I remember when I watched the first "Star Wars" for the first time a few years, I was struck by how whiny and awful Luke Skywalker was. Re-watching "Oz" for the first time in a while, I had a similar realization about Dorothy. Her character was absolutely desperate for attention, and freaked out whenever anyone threatened her dog. I know that this was intended to be an all ages movie, but I just kept thinking that if someone had biked up to my house and demanded that my dog be put down, I might have resorted to physical violence. At the very least, a very salty stream of language would have been unleashed. It's neither here nor there, but Dorothy's always flipping out about something.

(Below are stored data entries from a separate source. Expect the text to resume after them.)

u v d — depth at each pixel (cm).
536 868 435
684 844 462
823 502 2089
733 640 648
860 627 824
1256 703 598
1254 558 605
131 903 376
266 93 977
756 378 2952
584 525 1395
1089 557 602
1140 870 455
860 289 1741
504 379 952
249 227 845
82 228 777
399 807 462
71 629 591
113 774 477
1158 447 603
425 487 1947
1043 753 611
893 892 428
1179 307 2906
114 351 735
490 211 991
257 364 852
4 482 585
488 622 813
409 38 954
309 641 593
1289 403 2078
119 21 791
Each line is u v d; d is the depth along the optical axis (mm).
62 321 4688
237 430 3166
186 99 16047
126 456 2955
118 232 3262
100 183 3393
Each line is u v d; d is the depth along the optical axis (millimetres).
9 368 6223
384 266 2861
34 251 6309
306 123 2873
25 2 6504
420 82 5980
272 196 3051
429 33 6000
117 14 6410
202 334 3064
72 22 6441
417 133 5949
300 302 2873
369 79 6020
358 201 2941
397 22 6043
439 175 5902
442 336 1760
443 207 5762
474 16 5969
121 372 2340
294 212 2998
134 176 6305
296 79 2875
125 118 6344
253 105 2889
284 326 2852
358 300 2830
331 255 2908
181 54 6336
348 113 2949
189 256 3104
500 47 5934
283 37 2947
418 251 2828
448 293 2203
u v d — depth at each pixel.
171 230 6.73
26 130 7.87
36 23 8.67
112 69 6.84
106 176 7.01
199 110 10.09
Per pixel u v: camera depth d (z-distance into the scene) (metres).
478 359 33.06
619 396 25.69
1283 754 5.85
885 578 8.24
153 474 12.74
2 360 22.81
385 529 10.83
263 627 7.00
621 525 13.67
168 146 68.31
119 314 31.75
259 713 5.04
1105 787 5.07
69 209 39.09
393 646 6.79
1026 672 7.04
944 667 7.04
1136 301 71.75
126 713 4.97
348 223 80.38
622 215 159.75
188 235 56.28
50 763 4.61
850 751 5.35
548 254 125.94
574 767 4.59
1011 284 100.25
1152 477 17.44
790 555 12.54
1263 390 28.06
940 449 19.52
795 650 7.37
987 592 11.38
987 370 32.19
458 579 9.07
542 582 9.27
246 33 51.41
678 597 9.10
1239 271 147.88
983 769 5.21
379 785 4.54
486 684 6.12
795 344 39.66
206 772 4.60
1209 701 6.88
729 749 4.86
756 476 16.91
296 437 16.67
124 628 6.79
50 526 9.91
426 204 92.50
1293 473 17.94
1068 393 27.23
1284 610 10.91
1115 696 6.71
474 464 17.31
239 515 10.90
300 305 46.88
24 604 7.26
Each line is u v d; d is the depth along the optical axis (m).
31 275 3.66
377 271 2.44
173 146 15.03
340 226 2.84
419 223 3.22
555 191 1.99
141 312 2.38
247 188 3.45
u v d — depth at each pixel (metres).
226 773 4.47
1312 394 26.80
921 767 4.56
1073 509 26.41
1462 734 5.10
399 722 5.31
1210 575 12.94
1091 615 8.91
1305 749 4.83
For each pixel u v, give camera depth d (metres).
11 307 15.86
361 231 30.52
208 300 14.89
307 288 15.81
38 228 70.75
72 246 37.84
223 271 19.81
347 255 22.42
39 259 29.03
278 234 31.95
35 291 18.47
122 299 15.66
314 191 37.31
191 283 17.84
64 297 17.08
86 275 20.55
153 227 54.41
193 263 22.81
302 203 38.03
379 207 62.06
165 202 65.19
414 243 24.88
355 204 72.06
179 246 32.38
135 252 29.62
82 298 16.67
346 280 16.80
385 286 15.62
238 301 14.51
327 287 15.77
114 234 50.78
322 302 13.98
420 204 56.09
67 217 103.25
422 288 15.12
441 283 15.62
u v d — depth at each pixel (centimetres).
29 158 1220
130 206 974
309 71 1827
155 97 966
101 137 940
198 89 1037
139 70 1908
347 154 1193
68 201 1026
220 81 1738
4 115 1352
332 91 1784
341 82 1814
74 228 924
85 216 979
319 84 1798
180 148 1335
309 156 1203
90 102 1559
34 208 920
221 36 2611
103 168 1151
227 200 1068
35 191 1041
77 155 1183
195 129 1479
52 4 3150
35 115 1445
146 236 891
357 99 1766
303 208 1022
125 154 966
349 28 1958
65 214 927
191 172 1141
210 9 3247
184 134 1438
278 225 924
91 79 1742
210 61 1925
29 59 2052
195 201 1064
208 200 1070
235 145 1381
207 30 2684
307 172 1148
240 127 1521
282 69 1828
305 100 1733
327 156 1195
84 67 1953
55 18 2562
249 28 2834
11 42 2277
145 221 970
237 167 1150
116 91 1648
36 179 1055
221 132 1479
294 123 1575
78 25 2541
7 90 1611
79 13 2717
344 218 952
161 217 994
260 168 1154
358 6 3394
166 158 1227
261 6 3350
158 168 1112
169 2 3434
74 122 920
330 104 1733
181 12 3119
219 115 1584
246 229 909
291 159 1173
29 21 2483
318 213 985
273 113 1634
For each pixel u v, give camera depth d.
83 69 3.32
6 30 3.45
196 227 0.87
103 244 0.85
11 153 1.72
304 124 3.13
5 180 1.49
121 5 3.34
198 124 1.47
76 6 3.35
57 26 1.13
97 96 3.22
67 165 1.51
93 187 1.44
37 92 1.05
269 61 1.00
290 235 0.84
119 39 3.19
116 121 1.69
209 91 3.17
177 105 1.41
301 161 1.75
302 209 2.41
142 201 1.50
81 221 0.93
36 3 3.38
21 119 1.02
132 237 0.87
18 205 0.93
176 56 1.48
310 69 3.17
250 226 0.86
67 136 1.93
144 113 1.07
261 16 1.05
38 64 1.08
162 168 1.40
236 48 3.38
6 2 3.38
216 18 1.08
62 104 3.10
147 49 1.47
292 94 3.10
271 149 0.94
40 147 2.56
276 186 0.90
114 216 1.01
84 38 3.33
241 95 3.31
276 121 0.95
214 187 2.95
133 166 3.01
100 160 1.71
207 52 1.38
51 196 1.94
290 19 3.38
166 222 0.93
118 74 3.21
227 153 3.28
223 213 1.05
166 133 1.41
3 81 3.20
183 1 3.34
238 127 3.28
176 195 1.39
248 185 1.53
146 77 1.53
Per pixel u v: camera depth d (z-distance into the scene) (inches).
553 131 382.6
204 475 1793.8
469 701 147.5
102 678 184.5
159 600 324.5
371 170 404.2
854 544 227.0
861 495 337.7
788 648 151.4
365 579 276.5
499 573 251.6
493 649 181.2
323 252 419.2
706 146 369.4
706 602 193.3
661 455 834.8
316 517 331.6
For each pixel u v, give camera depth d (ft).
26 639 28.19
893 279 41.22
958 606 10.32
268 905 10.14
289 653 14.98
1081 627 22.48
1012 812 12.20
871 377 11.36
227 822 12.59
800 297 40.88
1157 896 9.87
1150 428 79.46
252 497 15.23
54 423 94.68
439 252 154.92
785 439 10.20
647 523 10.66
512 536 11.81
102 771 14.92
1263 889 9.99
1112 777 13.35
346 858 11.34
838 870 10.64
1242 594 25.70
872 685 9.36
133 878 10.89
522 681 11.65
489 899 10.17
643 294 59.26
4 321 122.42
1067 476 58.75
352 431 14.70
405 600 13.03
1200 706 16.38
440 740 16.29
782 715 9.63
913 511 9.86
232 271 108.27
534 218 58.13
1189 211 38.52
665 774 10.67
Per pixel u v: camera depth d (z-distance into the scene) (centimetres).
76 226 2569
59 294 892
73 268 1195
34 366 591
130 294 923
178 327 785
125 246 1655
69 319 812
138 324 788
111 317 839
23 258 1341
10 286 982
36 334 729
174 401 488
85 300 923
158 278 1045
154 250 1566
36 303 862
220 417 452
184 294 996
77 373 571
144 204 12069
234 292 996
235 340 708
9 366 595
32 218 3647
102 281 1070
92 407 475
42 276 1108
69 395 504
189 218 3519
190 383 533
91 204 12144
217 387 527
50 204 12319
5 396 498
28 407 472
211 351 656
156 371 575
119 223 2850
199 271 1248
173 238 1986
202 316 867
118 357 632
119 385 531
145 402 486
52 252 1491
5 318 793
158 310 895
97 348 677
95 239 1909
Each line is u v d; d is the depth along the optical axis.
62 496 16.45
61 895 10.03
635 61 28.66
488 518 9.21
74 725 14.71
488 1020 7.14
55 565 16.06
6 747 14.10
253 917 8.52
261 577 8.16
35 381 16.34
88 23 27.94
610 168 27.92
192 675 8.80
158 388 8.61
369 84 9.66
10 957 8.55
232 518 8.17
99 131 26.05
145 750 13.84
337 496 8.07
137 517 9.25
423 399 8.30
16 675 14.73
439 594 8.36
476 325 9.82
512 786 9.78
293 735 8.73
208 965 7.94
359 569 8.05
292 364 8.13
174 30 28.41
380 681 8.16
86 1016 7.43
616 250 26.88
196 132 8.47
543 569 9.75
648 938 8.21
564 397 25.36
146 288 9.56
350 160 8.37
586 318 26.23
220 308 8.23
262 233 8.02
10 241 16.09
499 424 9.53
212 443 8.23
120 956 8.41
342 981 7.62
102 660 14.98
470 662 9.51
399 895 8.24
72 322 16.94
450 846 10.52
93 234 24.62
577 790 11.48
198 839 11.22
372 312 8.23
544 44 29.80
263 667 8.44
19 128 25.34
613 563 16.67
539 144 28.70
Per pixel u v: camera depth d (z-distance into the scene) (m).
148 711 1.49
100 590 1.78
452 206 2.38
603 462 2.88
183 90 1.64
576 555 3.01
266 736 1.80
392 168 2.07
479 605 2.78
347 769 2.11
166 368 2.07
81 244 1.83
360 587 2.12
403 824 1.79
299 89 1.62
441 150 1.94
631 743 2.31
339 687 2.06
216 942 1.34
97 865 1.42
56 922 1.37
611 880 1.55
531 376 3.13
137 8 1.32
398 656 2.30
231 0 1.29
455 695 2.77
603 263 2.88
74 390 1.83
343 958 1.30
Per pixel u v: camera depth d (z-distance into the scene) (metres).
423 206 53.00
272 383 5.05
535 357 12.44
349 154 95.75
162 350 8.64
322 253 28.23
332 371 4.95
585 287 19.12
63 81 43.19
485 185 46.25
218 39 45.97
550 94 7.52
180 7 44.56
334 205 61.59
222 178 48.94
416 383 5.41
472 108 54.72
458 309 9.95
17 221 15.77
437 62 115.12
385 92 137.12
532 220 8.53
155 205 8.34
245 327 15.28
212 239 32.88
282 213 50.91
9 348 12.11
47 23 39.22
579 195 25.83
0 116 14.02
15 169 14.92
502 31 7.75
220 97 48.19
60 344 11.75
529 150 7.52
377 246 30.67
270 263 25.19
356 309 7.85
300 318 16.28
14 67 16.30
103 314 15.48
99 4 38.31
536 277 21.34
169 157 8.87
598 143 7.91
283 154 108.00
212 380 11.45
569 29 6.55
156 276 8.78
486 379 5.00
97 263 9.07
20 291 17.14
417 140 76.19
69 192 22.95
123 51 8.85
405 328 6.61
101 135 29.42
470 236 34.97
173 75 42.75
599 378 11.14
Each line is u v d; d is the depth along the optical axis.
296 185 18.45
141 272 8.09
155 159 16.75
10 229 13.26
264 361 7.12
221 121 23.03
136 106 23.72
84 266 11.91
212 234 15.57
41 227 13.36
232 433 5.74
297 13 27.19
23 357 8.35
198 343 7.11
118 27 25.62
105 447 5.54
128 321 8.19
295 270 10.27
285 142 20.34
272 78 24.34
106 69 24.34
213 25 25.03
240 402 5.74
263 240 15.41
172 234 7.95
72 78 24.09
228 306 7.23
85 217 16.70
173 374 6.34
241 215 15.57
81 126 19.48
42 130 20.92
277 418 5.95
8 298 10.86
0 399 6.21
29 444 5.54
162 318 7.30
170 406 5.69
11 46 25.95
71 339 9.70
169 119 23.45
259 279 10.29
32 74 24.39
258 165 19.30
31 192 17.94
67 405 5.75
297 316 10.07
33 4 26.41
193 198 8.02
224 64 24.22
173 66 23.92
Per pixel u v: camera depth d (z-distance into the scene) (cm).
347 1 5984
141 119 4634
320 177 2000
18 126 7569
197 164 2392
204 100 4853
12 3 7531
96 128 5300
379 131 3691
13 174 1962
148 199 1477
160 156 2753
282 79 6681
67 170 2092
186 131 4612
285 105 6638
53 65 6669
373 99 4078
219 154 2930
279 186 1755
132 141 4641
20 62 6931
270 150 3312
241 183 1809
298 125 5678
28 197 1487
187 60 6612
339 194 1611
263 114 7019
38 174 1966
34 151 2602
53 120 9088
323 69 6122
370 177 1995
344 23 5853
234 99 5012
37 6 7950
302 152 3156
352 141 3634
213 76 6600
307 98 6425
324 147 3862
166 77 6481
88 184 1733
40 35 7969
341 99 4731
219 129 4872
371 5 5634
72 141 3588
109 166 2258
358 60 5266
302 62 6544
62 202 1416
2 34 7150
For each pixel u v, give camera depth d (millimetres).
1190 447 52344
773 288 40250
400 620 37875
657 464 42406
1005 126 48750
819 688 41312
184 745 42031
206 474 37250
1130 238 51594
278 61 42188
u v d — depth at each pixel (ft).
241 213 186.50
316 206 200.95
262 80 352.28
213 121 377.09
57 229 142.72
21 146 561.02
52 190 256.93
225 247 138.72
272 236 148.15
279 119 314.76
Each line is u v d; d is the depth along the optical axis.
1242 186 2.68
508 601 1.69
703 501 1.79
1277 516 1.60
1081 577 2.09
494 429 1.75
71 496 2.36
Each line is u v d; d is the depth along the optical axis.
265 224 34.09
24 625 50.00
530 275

But ignoring that, it's pretty important to note that I don't generally like musicals or dance movies. More than that, I don't usually even bother seeing them in the first place. That's how big "The Wizard of Oz" is culturally. Even someone like me who is pretty ignorant of those genres knows about "Oz." Part of this is that this is a really fun movie, from the songs that everyone knows and can sing along with, to the colorful, imaginative, stylized set designs, to the goofy overacting of everyone involved. Visually, it's got a lot going on, even if the story itself isn't terribly complicated. At pretty much every turn, you're going to have fun looking at whatever is going on on the screen
Like I said, "The Wizard of Oz" isn't a perfect film, but it is good enough to overcome my prejudices against the musical genre, and good enough to be a common cultural touchstone for pretty much anyone raised within the last eighty years. I guess that'll have to do, as far as recommendations go.